# Critter under my stoop



## de-nagorg (Feb 23, 2014)

First find out what is doing this, Then you can dig down a little install a wire mesh bed, then cover it back with dirt, and when the critter comes back to dig, it hits the wire, and moves on. just leave the wire for the next critter. check it occasionally, cover it back up as needed. 

P S a location of your home might be helpful in aiding you. 

rural? urban? suburb? State, etc.

ED


----------



## edta1 (May 20, 2011)

I'm in the Glendale Heights, IL. That's a western suburb of Chicago, about 20 miles west.
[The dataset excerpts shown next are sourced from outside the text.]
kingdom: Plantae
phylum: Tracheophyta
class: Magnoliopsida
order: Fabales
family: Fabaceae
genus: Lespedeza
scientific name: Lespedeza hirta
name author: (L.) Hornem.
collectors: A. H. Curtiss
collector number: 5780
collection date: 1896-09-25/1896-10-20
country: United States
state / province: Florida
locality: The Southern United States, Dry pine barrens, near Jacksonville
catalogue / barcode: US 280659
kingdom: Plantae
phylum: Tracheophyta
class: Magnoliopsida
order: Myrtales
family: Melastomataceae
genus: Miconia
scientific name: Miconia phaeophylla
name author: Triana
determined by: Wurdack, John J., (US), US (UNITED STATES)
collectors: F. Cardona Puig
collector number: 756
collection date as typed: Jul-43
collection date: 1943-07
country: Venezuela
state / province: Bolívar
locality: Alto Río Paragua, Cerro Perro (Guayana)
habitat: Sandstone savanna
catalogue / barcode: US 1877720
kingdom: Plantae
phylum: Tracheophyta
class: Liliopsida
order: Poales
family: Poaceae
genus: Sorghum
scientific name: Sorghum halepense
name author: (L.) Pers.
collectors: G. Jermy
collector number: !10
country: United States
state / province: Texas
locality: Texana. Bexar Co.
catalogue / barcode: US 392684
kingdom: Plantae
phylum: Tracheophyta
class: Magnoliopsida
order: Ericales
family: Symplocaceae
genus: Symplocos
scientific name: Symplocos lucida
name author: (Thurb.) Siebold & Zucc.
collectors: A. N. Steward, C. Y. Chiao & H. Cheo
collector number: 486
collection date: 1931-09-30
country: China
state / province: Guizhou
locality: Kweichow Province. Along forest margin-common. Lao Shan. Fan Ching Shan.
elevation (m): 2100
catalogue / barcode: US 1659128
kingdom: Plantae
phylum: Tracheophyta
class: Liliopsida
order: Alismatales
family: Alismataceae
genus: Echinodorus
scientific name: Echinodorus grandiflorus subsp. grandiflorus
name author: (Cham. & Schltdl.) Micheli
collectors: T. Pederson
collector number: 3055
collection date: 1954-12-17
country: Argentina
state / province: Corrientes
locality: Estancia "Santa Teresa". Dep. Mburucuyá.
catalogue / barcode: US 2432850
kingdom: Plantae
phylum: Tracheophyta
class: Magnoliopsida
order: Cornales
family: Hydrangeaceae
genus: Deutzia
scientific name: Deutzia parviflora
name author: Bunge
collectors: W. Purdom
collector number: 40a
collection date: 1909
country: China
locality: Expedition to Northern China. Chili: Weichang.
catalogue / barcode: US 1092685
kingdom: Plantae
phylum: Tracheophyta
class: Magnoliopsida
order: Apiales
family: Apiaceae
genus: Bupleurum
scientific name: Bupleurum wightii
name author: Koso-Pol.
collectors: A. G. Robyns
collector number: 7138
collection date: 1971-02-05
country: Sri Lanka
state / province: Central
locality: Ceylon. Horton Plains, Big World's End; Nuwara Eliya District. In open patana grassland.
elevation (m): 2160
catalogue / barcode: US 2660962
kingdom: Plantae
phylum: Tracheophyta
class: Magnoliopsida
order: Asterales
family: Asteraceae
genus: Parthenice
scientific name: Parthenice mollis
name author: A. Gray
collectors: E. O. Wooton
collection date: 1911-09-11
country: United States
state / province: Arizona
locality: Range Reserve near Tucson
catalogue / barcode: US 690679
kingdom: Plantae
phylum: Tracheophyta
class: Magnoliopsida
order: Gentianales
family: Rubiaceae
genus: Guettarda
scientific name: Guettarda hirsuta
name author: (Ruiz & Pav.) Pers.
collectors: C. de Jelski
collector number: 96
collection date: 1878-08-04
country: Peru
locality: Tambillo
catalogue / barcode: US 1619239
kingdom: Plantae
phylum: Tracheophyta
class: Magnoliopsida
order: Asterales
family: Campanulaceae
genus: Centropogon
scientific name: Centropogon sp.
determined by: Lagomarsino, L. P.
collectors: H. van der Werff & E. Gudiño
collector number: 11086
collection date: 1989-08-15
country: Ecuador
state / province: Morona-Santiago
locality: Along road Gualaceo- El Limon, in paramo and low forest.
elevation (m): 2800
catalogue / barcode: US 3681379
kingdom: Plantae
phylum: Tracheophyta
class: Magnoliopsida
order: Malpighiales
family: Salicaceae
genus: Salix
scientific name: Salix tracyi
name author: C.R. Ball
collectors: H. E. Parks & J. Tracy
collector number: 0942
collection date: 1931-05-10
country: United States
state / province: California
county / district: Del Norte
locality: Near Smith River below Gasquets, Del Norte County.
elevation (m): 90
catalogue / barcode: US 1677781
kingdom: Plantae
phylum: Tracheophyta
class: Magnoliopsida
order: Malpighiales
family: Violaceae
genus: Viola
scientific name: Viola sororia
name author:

Install a wire mesh bed? How far under my stoop do I have to dig? What's the difference between installing a wire mesh vs shoving a bunch of rocks underneath the stoop?


----------



## crf731 (May 25, 2013)

Stick your garden hose in there and turn it on to get what ever it is out.

Then block the hole off, rocks, wire wood, they all work.


----------



## de-nagorg (Feb 23, 2014)

All work until the critter digs around the blocks, rocks, things, and then your hole is bigger. 

After you rid yourself of the critter, you do not need to dig under the stoop, just down below ground level, 3-4 inches, and a foot to a foot and a half out from the concrete, at least 4 feet long, and lay a wire mesh with 1/4 inch holes . in the bottom of the hole, refill the hole with dirt, might fill in under the stoop at this time so the temptation to dig is gone. 
Then when any critter tries to dig here they hit the screen quickly and give up, move on . 

You probably got a bunny , "just lookin for a home", 

They like to eat gardens, some flowers, and other decorative plantings. 

Have you found what critter did this?

ED


----------